— start of PROVIDED DATA —

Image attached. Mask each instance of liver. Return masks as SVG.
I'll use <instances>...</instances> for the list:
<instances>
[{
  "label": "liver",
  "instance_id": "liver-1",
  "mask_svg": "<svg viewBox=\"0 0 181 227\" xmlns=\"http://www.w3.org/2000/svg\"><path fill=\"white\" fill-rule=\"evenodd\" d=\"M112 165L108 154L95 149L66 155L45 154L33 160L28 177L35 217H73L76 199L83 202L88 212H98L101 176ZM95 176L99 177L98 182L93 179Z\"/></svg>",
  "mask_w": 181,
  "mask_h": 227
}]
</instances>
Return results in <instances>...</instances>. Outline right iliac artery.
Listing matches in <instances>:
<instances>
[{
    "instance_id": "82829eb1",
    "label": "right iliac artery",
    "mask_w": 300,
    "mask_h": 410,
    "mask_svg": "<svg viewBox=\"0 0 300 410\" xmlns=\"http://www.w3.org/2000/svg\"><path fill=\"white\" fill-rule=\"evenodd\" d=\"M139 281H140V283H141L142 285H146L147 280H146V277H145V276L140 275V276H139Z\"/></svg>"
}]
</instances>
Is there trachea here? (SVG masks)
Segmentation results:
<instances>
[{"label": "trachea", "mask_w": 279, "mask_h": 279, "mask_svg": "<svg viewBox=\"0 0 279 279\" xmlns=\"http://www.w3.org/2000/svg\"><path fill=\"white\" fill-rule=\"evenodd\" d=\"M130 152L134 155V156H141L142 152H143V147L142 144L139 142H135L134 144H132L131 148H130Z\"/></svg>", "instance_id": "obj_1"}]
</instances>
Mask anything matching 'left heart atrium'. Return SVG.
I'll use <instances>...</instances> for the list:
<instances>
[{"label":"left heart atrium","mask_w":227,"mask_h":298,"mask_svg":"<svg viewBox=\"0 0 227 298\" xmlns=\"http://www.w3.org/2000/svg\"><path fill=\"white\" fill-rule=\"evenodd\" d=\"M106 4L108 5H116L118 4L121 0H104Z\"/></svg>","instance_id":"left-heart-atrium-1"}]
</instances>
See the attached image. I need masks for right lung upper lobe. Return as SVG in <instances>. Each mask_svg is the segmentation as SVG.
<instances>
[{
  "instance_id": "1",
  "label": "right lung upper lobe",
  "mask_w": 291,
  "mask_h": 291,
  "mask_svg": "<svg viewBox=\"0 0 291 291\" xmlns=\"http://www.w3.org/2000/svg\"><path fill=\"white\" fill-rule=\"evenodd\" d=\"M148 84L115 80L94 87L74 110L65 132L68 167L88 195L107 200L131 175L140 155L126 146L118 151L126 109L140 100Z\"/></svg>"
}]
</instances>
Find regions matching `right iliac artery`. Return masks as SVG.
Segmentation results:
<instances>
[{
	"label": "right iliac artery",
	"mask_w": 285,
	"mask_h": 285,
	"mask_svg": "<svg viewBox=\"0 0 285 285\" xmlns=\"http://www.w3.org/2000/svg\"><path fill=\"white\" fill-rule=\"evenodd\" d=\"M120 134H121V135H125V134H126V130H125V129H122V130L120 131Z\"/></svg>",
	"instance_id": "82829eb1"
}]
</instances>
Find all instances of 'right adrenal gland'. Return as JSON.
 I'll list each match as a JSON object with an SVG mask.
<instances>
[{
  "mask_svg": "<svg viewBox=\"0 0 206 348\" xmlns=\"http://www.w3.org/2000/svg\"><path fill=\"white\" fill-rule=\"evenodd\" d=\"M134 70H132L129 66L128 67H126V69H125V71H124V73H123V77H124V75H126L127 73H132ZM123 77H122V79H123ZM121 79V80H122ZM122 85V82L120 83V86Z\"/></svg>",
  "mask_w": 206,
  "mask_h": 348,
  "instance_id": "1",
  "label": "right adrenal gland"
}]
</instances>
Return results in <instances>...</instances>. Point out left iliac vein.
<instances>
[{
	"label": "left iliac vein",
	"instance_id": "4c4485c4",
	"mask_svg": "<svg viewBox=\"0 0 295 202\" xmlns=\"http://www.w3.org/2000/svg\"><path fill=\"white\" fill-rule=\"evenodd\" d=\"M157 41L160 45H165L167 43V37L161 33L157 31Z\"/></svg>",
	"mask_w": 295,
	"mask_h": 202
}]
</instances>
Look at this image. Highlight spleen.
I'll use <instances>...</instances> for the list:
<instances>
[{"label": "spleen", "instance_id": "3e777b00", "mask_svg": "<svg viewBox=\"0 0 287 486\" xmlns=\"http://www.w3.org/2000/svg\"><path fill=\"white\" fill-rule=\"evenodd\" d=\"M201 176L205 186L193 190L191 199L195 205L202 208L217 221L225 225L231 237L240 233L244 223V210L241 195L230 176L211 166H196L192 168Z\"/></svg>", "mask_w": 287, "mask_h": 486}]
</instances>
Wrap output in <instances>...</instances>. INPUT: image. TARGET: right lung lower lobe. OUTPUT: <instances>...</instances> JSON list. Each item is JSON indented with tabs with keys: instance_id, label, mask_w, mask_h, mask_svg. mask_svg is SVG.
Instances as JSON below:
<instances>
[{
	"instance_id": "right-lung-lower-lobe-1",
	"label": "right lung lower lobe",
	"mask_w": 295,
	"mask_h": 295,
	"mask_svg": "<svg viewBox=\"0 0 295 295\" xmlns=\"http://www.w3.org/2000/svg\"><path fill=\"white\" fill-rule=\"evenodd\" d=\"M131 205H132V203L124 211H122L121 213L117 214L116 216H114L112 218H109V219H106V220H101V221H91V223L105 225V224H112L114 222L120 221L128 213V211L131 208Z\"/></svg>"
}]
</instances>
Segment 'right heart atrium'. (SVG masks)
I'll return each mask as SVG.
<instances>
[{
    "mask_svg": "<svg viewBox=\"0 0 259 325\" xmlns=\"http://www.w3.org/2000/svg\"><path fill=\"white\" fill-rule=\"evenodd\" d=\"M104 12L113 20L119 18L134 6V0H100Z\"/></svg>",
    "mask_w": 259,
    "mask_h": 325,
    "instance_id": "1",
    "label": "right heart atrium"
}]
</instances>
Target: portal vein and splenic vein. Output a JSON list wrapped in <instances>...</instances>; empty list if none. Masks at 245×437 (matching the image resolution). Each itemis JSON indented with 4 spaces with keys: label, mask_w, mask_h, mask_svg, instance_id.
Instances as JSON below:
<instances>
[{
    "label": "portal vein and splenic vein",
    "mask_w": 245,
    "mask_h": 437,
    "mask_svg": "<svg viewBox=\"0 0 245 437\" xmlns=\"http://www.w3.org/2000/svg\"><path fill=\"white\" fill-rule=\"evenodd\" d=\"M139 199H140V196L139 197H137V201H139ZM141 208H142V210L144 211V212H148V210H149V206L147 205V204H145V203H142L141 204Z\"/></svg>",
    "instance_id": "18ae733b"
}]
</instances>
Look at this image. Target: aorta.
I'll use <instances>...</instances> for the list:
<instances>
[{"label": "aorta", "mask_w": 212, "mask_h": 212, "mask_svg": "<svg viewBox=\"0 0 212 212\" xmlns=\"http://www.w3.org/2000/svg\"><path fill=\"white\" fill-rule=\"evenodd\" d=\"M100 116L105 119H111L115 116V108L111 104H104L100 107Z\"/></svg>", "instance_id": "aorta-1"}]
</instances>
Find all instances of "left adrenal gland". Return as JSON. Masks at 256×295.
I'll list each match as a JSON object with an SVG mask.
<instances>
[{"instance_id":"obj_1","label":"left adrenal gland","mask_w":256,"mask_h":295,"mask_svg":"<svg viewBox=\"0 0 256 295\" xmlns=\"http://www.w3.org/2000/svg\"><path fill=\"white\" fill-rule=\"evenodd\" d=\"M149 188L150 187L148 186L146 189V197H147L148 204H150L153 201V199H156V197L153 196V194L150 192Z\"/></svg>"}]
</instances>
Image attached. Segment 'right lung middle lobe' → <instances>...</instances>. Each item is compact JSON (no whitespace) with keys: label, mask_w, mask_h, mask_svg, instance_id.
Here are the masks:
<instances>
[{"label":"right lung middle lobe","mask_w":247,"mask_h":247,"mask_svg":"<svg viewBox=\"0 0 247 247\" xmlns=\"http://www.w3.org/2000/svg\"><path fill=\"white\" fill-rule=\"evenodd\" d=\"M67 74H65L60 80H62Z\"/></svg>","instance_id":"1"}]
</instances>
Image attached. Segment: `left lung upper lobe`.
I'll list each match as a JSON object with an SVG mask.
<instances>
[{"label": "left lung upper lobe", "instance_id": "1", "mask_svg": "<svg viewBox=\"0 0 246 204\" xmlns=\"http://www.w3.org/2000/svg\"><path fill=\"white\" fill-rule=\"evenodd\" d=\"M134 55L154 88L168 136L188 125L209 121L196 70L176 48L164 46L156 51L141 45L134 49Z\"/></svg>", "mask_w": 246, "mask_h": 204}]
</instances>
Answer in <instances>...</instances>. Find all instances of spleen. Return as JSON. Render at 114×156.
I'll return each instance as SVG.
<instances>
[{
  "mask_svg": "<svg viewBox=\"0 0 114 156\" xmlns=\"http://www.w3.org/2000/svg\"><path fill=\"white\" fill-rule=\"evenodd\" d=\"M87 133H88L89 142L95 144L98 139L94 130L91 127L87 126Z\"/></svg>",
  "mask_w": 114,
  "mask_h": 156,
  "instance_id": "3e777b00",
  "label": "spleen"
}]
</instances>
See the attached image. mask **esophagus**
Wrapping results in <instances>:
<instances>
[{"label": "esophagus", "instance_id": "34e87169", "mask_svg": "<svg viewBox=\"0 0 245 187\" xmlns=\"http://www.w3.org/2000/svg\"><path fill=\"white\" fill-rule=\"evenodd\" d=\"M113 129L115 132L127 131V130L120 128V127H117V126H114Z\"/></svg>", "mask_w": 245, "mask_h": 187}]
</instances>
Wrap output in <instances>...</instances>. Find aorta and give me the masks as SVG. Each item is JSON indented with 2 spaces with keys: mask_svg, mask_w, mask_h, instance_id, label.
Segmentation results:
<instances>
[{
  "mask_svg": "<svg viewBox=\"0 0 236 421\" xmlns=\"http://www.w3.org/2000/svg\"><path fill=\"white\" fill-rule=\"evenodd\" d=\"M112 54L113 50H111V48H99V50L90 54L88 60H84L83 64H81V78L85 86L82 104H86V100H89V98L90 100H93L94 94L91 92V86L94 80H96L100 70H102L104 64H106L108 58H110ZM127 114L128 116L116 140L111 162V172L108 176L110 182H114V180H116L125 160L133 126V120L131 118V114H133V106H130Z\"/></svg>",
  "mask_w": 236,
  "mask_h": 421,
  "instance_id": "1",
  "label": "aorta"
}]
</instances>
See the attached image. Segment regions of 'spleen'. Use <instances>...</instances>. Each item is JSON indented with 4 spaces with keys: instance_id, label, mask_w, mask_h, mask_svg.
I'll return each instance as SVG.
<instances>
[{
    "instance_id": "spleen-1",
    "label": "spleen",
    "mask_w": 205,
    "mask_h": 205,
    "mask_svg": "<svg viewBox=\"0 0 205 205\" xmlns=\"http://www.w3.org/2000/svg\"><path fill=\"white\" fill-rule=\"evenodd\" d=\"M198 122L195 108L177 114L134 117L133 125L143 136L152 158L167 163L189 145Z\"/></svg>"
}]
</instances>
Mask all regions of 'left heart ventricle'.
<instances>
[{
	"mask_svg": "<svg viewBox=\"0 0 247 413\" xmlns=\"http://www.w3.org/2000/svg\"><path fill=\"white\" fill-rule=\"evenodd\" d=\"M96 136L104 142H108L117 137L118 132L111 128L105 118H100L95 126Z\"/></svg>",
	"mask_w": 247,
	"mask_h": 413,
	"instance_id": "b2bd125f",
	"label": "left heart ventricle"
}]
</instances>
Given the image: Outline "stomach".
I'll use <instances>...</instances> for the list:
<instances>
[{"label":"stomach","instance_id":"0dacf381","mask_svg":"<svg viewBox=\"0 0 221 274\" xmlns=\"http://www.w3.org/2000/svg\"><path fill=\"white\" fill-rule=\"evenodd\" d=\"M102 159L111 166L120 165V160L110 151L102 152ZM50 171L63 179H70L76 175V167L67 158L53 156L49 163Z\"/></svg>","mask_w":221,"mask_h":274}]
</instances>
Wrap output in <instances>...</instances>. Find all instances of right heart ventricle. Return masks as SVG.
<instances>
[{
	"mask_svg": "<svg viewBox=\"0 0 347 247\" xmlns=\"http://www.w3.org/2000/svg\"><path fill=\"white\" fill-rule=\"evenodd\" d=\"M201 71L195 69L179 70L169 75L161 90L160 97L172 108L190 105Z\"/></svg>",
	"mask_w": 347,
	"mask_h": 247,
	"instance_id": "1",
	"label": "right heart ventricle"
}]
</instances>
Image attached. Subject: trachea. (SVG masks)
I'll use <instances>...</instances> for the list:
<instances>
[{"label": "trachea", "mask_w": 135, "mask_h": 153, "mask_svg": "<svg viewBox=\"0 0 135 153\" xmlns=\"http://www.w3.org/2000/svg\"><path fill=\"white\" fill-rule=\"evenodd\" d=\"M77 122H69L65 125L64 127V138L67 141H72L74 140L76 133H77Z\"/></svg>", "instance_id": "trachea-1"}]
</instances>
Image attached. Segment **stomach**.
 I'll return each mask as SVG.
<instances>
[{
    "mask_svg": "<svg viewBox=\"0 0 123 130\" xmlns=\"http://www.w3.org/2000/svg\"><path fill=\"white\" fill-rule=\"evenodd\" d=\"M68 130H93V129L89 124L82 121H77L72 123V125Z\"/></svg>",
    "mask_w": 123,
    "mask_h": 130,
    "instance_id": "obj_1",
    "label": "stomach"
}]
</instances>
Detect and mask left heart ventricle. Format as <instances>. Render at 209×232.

— end of PROVIDED DATA —

[WHAT IS ASKED] From the data above, pull out and copy every line that contains the string "gland".

[THE RESULT]
Find all instances of 'right adrenal gland'. Return as JSON.
  "label": "right adrenal gland"
Find all instances of "left adrenal gland". Return as JSON. Masks at 256×295.
[{"instance_id":"obj_1","label":"left adrenal gland","mask_w":256,"mask_h":295,"mask_svg":"<svg viewBox=\"0 0 256 295\" xmlns=\"http://www.w3.org/2000/svg\"><path fill=\"white\" fill-rule=\"evenodd\" d=\"M149 188L150 187L148 186L146 189V197H147L148 204H150L153 201V199H156V197L153 196V194L150 192Z\"/></svg>"}]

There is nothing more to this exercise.